Methods The update was performed by 10 German medical and psychological associations and two patient self-help organisations. The task was coordinated by two German scientific umbrella organisations. A systematic search of the literature including all studies of pharmacological and non-pharmacological treatments of FMS was performed in the Cochrane Library Medline, PsychInfo and Scopus, all from inception to December 2010. Predefined criteria were defined for downgrading the level of evidence (classification system of the Oxford-Centre for Evidence Based Medicine) in case of low quantity, methodological quality and external validity of studies. Efficacy was assessed by pooled standardized mean differences of experimental therapy versus controls at the end of treatment, and if available – at follow up - of the outcomes pain, sleep, fatigue and quality of life. Risks were assessed by the frequency and severity of adverse events reported, acceptability by the relative risk ratio of drop outs due any reason in experimental and control groups and feasibility by approval status for the treatment of FMS or comorbid mental disorders in Germany. Grading of the strengths of recommendations was done according to the German program for disease management guidelines by a balance sheet accounting for efficacy, safety, acceptability and feasibility. Standardized procedures were used to reach a consensus on recommendations. The guideline was reviewed and finally approved by the boards of the societies involved. A short version of the guideline for patients was also developed.

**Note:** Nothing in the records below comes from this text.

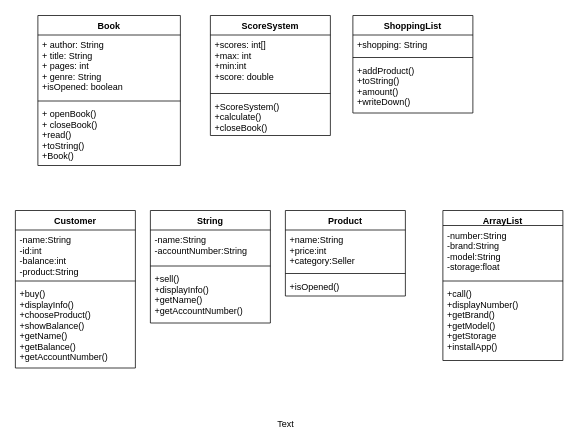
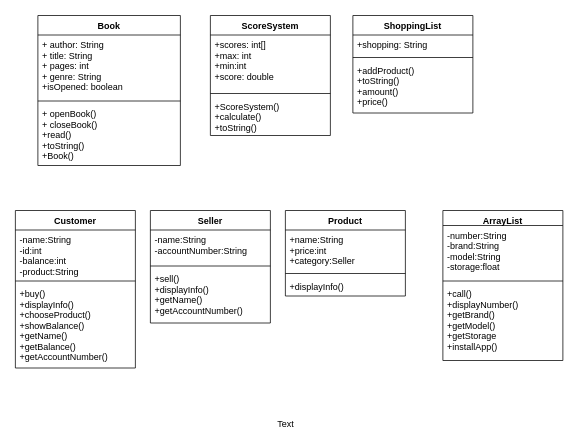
  <mxCell id="0" />
  <mxCell id="1" parent="0" />
  <mxCell id="2" value="Book" style="swimlane;fontStyle=1;align=center;verticalAlign=top;childLayout=stackLayout;horizontal=1;startSize=26;horizontalStack=0;resizeParent=1;resizeParentMax=0;resizeLast=0;collapsible=1;marginBottom=0;" parent="1" vertex="1"><mxGeometry x="50" y="20" width="190" height="200" as="geometry" /></mxCell>
  <mxCell id="3" value="+ author: String&#10;+ title: String&#10;+ pages: int&#10;+ genre: String&#10;+isOpened: boolean" style="text;strokeColor=none;fillColor=none;align=left;verticalAlign=top;spacingLeft=4;spacingRight=4;overflow=hidden;rotatable=0;points=[[0,0.5],[1,0.5]];portConstraint=eastwest;" parent="2" vertex="1"><mxGeometry y="26" width="190" height="84" as="geometry" /></mxCell>
  <mxCell id="4" value="" style="line;strokeWidth=1;fillColor=none;align=left;verticalAlign=middle;spacingTop=-1;spacingLeft=3;spacingRight=3;rotatable=0;labelPosition=right;points=[];portConstraint=eastwest;" parent="2" vertex="1"><mxGeometry y="110" width="190" height="8" as="geometry" /></mxCell>
  <mxCell id="5" value="+ openBook()&#10;+ closeBook()&#10;+read()&#10;+toString()&#10;+Book()" style="text;strokeColor=none;fillColor=none;align=left;verticalAlign=top;spacingLeft=4;spacingRight=4;overflow=hidden;rotatable=0;points=[[0,0.5],[1,0.5]];portConstraint=eastwest;" parent="2" vertex="1"><mxGeometry y="118" width="190" height="82" as="geometry" /></mxCell>
  <mxCell id="6" value="ScoreSystem" style="swimlane;fontStyle=1;align=center;verticalAlign=top;childLayout=stackLayout;horizontal=1;startSize=26;horizontalStack=0;resizeParent=1;resizeParentMax=0;resizeLast=0;collapsible=1;marginBottom=0;" vertex="1" parent="1"><mxGeometry x="280" y="20" width="160" height="160" as="geometry" /></mxCell>
  <mxCell id="7" value="+scores: int[]&#10;+max: int&#10;+min:int&#10;+score: double&#10;" style="text;strokeColor=none;fillColor=none;align=left;verticalAlign=top;spacingLeft=4;spacingRight=4;overflow=hidden;rotatable=0;points=[[0,0.5],[1,0.5]];portConstraint=eastwest;" vertex="1" parent="6"><mxGeometry y="26" width="160" height="74" as="geometry" /></mxCell>
  <mxCell id="8" value="" style="line;strokeWidth=1;fillColor=none;align=left;verticalAlign=middle;spacingTop=-1;spacingLeft=3;spacingRight=3;rotatable=0;labelPosition=right;points=[];portConstraint=eastwest;" vertex="1" parent="6"><mxGeometry y="100" width="160" height="8" as="geometry" /></mxCell>
- <mxCell id="9" value="+ScoreSystem()&#10;+calculate()&#10;+closeBook()&#10;" style="text;strokeColor=none;fillColor=none;align=left;verticalAlign=top;spacingLeft=4;spacingRight=4;overflow=hidden;rotatable=0;points=[[0,0.5],[1,0.5]];portConstraint=eastwest;" vertex="1" parent="6"><mxGeometry y="108" width="160" height="52" as="geometry" /></mxCell>
+ <mxCell id="9" value="+ScoreSystem()&#10;+calculate()&#10;+toString()&#10;" style="text;strokeColor=none;fillColor=none;align=left;verticalAlign=top;spacingLeft=4;spacingRight=4;overflow=hidden;rotatable=0;points=[[0,0.5],[1,0.5]];portConstraint=eastwest;" vertex="1" parent="6"><mxGeometry y="108" width="160" height="52" as="geometry" /></mxCell>
  <mxCell id="10" value="ShoppingList" style="swimlane;fontStyle=1;align=center;verticalAlign=top;childLayout=stackLayout;horizontal=1;startSize=26;horizontalStack=0;resizeParent=1;resizeParentMax=0;resizeLast=0;collapsible=1;marginBottom=0;" vertex="1" parent="1"><mxGeometry x="470" y="20" width="160" height="130" as="geometry" /></mxCell>
  <mxCell id="11" value="+shopping: String" style="text;strokeColor=none;fillColor=none;align=left;verticalAlign=top;spacingLeft=4;spacingRight=4;overflow=hidden;rotatable=0;points=[[0,0.5],[1,0.5]];portConstraint=eastwest;" vertex="1" parent="10"><mxGeometry y="26" width="160" height="26" as="geometry" /></mxCell>
  <mxCell id="12" value="" style="line;strokeWidth=1;fillColor=none;align=left;verticalAlign=middle;spacingTop=-1;spacingLeft=3;spacingRight=3;rotatable=0;labelPosition=right;points=[];portConstraint=eastwest;" vertex="1" parent="10"><mxGeometry y="52" width="160" height="8" as="geometry" /></mxCell>
- <mxCell id="13" value="+addProduct()&#10;+toString()&#10;+amount()&#10;+writeDown()&#10;" style="text;strokeColor=none;fillColor=none;align=left;verticalAlign=top;spacingLeft=4;spacingRight=4;overflow=hidden;rotatable=0;points=[[0,0.5],[1,0.5]];portConstraint=eastwest;" vertex="1" parent="10"><mxGeometry y="60" width="160" height="70" as="geometry" /></mxCell>
- <mxCell id="14" value="String" style="swimlane;fontStyle=1;align=center;verticalAlign=top;childLayout=stackLayout;horizontal=1;startSize=26;horizontalStack=0;resizeParent=1;resizeParentMax=0;resizeLast=0;collapsible=1;marginBottom=0;" vertex="1" parent="1"><mxGeometry x="200" y="280" width="160" height="150" as="geometry" /></mxCell>
+ <mxCell id="13" value="+addProduct()&#10;+toString()&#10;+amount()&#10;+price()&#10;" style="text;strokeColor=none;fillColor=none;align=left;verticalAlign=top;spacingLeft=4;spacingRight=4;overflow=hidden;rotatable=0;points=[[0,0.5],[1,0.5]];portConstraint=eastwest;" vertex="1" parent="10"><mxGeometry y="60" width="160" height="70" as="geometry" /></mxCell>
+ <mxCell id="14" value="Seller" style="swimlane;fontStyle=1;align=center;verticalAlign=top;childLayout=stackLayout;horizontal=1;startSize=26;horizontalStack=0;resizeParent=1;resizeParentMax=0;resizeLast=0;collapsible=1;marginBottom=0;" vertex="1" parent="1"><mxGeometry x="200" y="280" width="160" height="150" as="geometry" /></mxCell>
  <mxCell id="15" value="-name:String&#10;-accountNumber:String" style="text;strokeColor=none;fillColor=none;align=left;verticalAlign=top;spacingLeft=4;spacingRight=4;overflow=hidden;rotatable=0;points=[[0,0.5],[1,0.5]];portConstraint=eastwest;" vertex="1" parent="14"><mxGeometry y="26" width="160" height="44" as="geometry" /></mxCell>
  <mxCell id="16" value="" style="line;strokeWidth=1;fillColor=none;align=left;verticalAlign=middle;spacingTop=-1;spacingLeft=3;spacingRight=3;rotatable=0;labelPosition=right;points=[];portConstraint=eastwest;" vertex="1" parent="14"><mxGeometry y="70" width="160" height="8" as="geometry" /></mxCell>
  <mxCell id="17" value="+sell()&#10;+displayInfo()&#10;+getName()&#10;+getAccountNumber()" style="text;strokeColor=none;fillColor=none;align=left;verticalAlign=top;spacingLeft=4;spacingRight=4;overflow=hidden;rotatable=0;points=[[0,0.5],[1,0.5]];portConstraint=eastwest;" vertex="1" parent="14"><mxGeometry y="78" width="160" height="72" as="geometry" /></mxCell>
  <mxCell id="18" value="Customer" style="swimlane;fontStyle=1;align=center;verticalAlign=top;childLayout=stackLayout;horizontal=1;startSize=26;horizontalStack=0;resizeParent=1;resizeParentMax=0;resizeLast=0;collapsible=1;marginBottom=0;" vertex="1" parent="1"><mxGeometry x="20" y="280" width="160" height="210" as="geometry" /></mxCell>
  <mxCell id="19" value="-name:String&#10;-id:int&#10;-balance:int&#10;-product:String" style="text;strokeColor=none;fillColor=none;align=left;verticalAlign=top;spacingLeft=4;spacingRight=4;overflow=hidden;rotatable=0;points=[[0,0.5],[1,0.5]];portConstraint=eastwest;" vertex="1" parent="18"><mxGeometry y="26" width="160" height="64" as="geometry" /></mxCell>
  <mxCell id="20" value="" style="line;strokeWidth=1;fillColor=none;align=left;verticalAlign=middle;spacingTop=-1;spacingLeft=3;spacingRight=3;rotatable=0;labelPosition=right;points=[];portConstraint=eastwest;" vertex="1" parent="18"><mxGeometry y="90" width="160" height="8" as="geometry" /></mxCell>
  <mxCell id="21" value="+buy()&#10;+displayInfo()&#10;+chooseProduct()&#10;+showBalance()&#10;+getName()&#10;+getBalance()&#10;+getAccountNumber()" style="text;strokeColor=none;fillColor=none;align=left;verticalAlign=top;spacingLeft=4;spacingRight=4;overflow=hidden;rotatable=0;points=[[0,0.5],[1,0.5]];portConstraint=eastwest;" vertex="1" parent="18"><mxGeometry y="98" width="160" height="112" as="geometry" /></mxCell>
  <mxCell id="22" value="Product" style="swimlane;fontStyle=1;align=center;verticalAlign=top;childLayout=stackLayout;horizontal=1;startSize=26;horizontalStack=0;resizeParent=1;resizeParentMax=0;resizeLast=0;collapsible=1;marginBottom=0;" vertex="1" parent="1"><mxGeometry x="380" y="280" width="160" height="114" as="geometry" /></mxCell>
  <mxCell id="23" value="+name:String&#10;+price:int&#10;+category:Seller" style="text;strokeColor=none;fillColor=none;align=left;verticalAlign=top;spacingLeft=4;spacingRight=4;overflow=hidden;rotatable=0;points=[[0,0.5],[1,0.5]];portConstraint=eastwest;" vertex="1" parent="22"><mxGeometry y="26" width="160" height="54" as="geometry" /></mxCell>
  <mxCell id="24" value="" style="line;strokeWidth=1;fillColor=none;align=left;verticalAlign=middle;spacingTop=-1;spacingLeft=3;spacingRight=3;rotatable=0;labelPosition=right;points=[];portConstraint=eastwest;" vertex="1" parent="22"><mxGeometry y="80" width="160" height="8" as="geometry" /></mxCell>
- <mxCell id="25" value="+isOpened()" style="text;strokeColor=none;fillColor=none;align=left;verticalAlign=top;spacingLeft=4;spacingRight=4;overflow=hidden;rotatable=0;points=[[0,0.5],[1,0.5]];portConstraint=eastwest;" vertex="1" parent="22"><mxGeometry y="88" width="160" height="26" as="geometry" /></mxCell>
+ <mxCell id="25" value="+displayInfo()" style="text;strokeColor=none;fillColor=none;align=left;verticalAlign=top;spacingLeft=4;spacingRight=4;overflow=hidden;rotatable=0;points=[[0,0.5],[1,0.5]];portConstraint=eastwest;" vertex="1" parent="22"><mxGeometry y="88" width="160" height="26" as="geometry" /></mxCell>
  <mxCell id="26" value="ArrayList" style="swimlane;fontStyle=1;align=center;verticalAlign=top;childLayout=stackLayout;horizontal=1;startSize=20;horizontalStack=0;resizeParent=1;resizeParentMax=0;resizeLast=0;collapsible=1;marginBottom=0;" vertex="1" parent="1"><mxGeometry x="590" y="280" width="160" height="200" as="geometry" /></mxCell>
  <mxCell id="27" value="-number:String&#10;-brand:String&#10;-model:String&#10;-storage:float" style="text;strokeColor=none;fillColor=none;align=left;verticalAlign=top;spacingLeft=4;spacingRight=4;overflow=hidden;rotatable=0;points=[[0,0.5],[1,0.5]];portConstraint=eastwest;" vertex="1" parent="26"><mxGeometry y="20" width="160" height="70" as="geometry" /></mxCell>
  <mxCell id="28" value="" style="line;strokeWidth=1;fillColor=none;align=left;verticalAlign=middle;spacingTop=-1;spacingLeft=3;spacingRight=3;rotatable=0;labelPosition=right;points=[];portConstraint=eastwest;" vertex="1" parent="26"><mxGeometry y="90" width="160" height="8" as="geometry" /></mxCell>
  <mxCell id="29" value="+call()&#10;+displayNumber()&#10;+getBrand()&#10;+getModel()&#10;+getStorage&#10;+installApp()" style="text;strokeColor=none;fillColor=none;align=left;verticalAlign=top;spacingLeft=4;spacingRight=4;overflow=hidden;rotatable=0;points=[[0,0.5],[1,0.5]];portConstraint=eastwest;" vertex="1" parent="26"><mxGeometry y="98" width="160" height="102" as="geometry" /></mxCell>
  <mxCell id="30" value="Text" style="text;html=1;align=center;verticalAlign=middle;resizable=0;points=[];autosize=1;strokeColor=none;fillColor=none;" vertex="1" parent="1"><mxGeometry x="360" y="555" width="40" height="20" as="geometry" /></mxCell>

Results The following procedures were strongly recommended: aerobic exercise, strength training, multicomponent treatment (cognitive behavioural therapies or relaxation training combined with aerobic exercise) and meditative movement therapies (Ta-Chi, Qi-Gong, Yoga). The choice of treatment options should be based on informed decision-making and respect of the patients’ preferences and comorbidities.

A strong recommendation not to use the following therapies was given: Drugs: cannabinoids, dopamine agonists, ketamin, local anasthetics, milnacipran, muscle relaxants, neuroleptics, non-steroidal agents, serotonine receptor agonists, sodium oxybate, strong opioids, tranquilizer; Complementary therapies: Mindfulness-based stress reduction, nutritional supplements, reiki.

Conclusions Non-pharmacological therapies are first line treatment options for the management of FMS as recommended by the German guideline.

  • [1] Carville SF et al. EULAR evidence-based recommendations for the management of fibromyalgia syndrome. Ann Rheum Dis 2008;67(4):536-41.

  • [2] Häuser W et al. Fibromyalgia syndrome: classification, diagnosis, and treatment. Dtsch Arztebl Int 2009;106(23):383-91.